Prompt A ▸ In the article on age-appropriate chores, which age group has "clean toilets" among its chores?
Prompt B ▸ Print the passage of the chores article from "You have all" to "WAY. (Doesn't there??)".

Text shown ▸
BEGIN
Appropriate Chores for Each Age (And Tips to Motivate Without Nagging!)

You have all these small people loitering around your house, creating mayhem, wreaking havoc. They are adorable; you dreamed them up long, long ago. And you love them, you really do. But all this mess? Is it even possible? You've cleaned up after them since Day One, and honestly, you are exhausted. THERE HAS GOT TO BE A BETTER WAY. (Doesn't there??)

There is indeed a better way, and it honestly isn't that difficult. With a little mama finesse and a few new tactics, you can be the owner of all these children AND a clean palace, all at the same time. Wouldn't that be something to dream about??

We've broken down some very basic, age-appropriate chores into separate age categories.

Give it a look, and start imagining the very cleanest house!

2-3 year-olds:

~pick up after themselves (toys, books, etc.)

~put away dirty clothes/pick them up off the floor

~help feed pets

~help make bed

~help clean up spills/messes

4-5 year olds:

~set and clear the table

~get the mail

~tidy up rooms

~take clothes to the laundry room

~match and fold own laundry/family towels (with supervision)

~get themselves dressed (w/minimal help)

~bring their things in from the car

6-8 year olds:

~make bed

~get themselves dressed on their own

~comb hair

~brush teeth


~fold and put away laundry

~empty trash cans


~load/unload the dishwasher

~clean bathroom sinks and countertops

9-11 year olds:

~food prep (washing, chopping, etc.)

~walk pets

~clean toilets

~wipe table

~put groceries away

~prepare simple meals

~learn how to use washer and dryer

12+ year olds:

~change bed sheets

~mow the lawn/yardwork

~do the dishes


~clean inside/outside of car

~wash windows


~change lightbubs

And how do we procure these chores to be done, you ask? Simple.

  1. Charts, Lists and Visuals, Oh My. You can make a simple chart for the fridge, you can order a fancy-schmance wooden list with magnets on Amazon, or you can make the minions write out their own jobs. Whatever method you choose, you will have more luck keeping your youngun's on track if they can SEE what needs to be done. Bonus points for check boxes or some place for the kids to mark what they've done. Everyone loves a sense of accomplishment!

  2. Money. Sometimes good ol' cold, hard cash will get a job done like nothing else. You could pay your kids per job ($1/clean bathroom, i.e.), or you could tie an allowance to their completing their chart lists or charts (p.s. ~ don't forget: a visual reminder will serve to motivate the beans to do the work!). Eventually, your children will work for actual pay, so maybe the best road for your family is to start them young on mini paychecks.

  1. Intrinsic Motivation/Encouragement. Saving the best (most difficult?) for last, possibly the best motivator is what motivates your kids from the inside. It's probably what will keep them going, when they've decided they don't need money or don't care about your stupid chore charts (it's coming; prepare thyself.). The bottom line is your children are a vital part of your family structure, which means their work is necessary, too. If they FEEL that's true, they will be more likely to comply when you point to the chart tacked on the fridge. (It doesn't hurt to throw in a pizza party or an outing to the movies every so often, either, to let your kids know how much you appreciate their pitching in!)

There you are, age-appropriate chores and a few ways to make them happen. Good luck!
END
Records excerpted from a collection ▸
BEGIN
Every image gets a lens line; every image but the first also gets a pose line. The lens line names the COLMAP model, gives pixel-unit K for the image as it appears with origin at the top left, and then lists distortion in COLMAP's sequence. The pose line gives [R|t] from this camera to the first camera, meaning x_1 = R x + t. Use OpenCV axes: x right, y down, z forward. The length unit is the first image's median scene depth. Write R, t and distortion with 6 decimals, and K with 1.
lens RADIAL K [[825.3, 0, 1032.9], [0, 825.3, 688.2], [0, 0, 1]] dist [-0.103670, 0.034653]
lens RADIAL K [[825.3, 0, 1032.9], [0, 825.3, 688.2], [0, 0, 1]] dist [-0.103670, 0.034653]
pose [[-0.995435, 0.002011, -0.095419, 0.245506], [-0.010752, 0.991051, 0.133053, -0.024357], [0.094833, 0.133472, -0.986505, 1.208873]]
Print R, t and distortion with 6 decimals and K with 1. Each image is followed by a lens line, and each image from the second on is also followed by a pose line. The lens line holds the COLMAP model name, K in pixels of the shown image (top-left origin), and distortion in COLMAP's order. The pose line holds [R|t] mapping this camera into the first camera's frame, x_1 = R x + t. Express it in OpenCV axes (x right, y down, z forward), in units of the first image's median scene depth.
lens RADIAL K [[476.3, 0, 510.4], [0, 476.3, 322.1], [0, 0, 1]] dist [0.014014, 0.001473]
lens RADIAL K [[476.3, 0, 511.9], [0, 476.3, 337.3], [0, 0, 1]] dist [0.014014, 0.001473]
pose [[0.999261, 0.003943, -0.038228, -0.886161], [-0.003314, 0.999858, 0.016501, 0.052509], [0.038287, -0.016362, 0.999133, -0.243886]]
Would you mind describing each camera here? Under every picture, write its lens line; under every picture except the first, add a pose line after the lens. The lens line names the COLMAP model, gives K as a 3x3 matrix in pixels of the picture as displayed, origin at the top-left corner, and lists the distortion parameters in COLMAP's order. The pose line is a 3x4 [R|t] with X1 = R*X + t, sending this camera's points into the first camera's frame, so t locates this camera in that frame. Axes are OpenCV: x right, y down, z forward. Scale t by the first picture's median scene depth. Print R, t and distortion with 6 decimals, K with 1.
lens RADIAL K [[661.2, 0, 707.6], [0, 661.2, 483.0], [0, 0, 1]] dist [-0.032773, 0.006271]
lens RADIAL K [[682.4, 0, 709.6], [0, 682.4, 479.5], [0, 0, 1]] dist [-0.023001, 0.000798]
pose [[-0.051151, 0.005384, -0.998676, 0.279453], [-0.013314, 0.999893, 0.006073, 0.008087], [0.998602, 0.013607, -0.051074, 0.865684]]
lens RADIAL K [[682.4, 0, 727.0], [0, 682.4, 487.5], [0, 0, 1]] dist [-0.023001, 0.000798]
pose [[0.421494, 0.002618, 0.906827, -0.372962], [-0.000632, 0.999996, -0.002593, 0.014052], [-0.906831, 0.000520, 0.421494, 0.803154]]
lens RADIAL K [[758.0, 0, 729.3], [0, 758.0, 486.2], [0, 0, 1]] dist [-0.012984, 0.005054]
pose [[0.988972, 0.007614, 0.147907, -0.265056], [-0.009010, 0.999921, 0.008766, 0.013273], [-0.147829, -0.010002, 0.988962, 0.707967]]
END
Expected output A ▸ 9-11 year olds

Expected output B ▸
You have all these small people loitering around your house, creating mayhem, wreaking havoc. They are adorable; you dreamed them up long, long ago. And you love them, you really do. But all this mess? Is it even possible? You've cleaned up after them since Day One, and honestly, you are exhausted. THERE HAS GOT TO BE A BETTER WAY. (Doesn't there??)